I understand you would normally find a confidence interval given a confidence level but I cannot seem to find any pieces of code which work in the opposite direction.
Any advice is appreciated!
 A: If my comment is correct, then you don’t want to find the confidence interval. However, I think it would be valuable to find the confidence level, given the confidence interval.
Here is the formula for a usual confidence interval of the mean when the variance is unknown.
$$\bar{x}\pm t_{df, 1-\alpha/2} \dfrac{s}{\sqrt{n}}$$
Let’s call the confidence interval $(a, b)$.
First, notice that there is symmetry about $\bar{x}$. This means that we can focus on one side.

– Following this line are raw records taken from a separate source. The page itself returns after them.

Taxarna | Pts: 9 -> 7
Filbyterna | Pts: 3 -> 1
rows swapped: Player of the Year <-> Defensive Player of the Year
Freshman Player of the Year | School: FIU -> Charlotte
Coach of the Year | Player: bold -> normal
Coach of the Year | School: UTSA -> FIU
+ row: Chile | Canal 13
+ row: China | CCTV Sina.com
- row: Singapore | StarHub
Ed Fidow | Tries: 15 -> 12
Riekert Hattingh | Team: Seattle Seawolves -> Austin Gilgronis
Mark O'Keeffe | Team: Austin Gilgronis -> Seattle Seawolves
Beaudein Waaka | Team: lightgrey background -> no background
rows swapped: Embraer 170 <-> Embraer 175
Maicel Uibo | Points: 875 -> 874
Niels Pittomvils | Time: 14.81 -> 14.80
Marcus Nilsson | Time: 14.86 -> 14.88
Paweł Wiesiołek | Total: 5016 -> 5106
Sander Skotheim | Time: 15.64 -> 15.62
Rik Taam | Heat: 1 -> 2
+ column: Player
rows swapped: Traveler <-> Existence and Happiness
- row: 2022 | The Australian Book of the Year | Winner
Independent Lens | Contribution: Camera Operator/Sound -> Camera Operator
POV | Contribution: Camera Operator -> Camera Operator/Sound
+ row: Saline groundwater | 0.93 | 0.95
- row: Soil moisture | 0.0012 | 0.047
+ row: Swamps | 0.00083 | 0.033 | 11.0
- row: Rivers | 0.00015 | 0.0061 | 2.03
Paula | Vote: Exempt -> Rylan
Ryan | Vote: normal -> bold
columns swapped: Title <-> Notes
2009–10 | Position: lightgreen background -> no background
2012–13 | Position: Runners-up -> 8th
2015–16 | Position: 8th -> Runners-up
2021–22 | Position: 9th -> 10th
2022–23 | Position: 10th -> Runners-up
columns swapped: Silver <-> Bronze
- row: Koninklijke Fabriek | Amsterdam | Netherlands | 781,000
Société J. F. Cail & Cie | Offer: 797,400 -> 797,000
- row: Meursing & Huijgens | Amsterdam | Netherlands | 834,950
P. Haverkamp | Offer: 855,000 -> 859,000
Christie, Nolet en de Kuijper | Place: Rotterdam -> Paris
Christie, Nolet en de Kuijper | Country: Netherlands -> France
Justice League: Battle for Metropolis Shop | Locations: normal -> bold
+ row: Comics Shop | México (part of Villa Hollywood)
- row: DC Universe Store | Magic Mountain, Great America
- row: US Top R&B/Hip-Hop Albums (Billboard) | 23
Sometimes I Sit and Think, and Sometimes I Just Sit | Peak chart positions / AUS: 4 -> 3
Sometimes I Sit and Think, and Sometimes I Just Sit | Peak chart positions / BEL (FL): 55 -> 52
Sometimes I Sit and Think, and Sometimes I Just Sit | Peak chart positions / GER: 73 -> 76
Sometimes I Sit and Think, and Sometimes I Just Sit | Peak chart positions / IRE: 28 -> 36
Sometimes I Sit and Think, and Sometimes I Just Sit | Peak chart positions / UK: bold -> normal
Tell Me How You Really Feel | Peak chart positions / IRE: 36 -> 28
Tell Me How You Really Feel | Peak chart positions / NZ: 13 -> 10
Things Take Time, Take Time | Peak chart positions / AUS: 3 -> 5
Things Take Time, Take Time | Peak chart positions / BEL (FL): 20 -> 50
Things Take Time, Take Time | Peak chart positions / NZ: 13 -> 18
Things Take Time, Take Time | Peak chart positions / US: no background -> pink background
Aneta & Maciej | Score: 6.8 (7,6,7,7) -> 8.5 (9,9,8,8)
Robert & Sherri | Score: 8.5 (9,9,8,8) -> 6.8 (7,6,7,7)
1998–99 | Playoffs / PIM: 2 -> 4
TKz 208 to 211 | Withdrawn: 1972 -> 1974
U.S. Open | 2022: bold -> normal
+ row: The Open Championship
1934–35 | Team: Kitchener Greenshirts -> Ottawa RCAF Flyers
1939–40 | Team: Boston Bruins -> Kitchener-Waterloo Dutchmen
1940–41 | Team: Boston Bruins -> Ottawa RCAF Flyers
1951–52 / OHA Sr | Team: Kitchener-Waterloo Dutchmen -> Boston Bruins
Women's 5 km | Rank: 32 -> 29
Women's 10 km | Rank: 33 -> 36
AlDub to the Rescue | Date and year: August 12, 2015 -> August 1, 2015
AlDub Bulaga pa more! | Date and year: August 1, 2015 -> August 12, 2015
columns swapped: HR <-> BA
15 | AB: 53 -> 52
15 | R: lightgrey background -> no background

We know that half of the width of the confidence interval is $b-\bar{x}$, so: 
$$b-\bar{x} = t_{df, 1-\alpha/2} \dfrac{s}{\sqrt{n}}$$
We now do the algebra to solve for $t$.
We know that $df=n-1$, so we look up $\sqrt{n}(b-\bar{x})/s=t$ in a reference table. Software will do that for us. Here is R code:
pt(t, df)

We now have $1-\alpha/2$. Now solve for $\alpha$. 
$1-\alpha$ is the confidence level.
A: I don’t believe the Confidence Interval is giving you what you think. It doesn’t say that there is an XX % probability that any particular measurement is within the CI. It says that, if you repeated the entire process of forming the CI a large number of times, the correct true mean is within XX % of the intervals formed. 
To be able to say a single (future) measurement is within a particular range, you want to form a Prediction Interval. Or, if you want to to say a certain proportion of all future measurements are within a certain range, then you want a Tolerance Interval. 
Or, if you want to become a Bayesian, you can form a Posterior Predictive Interval.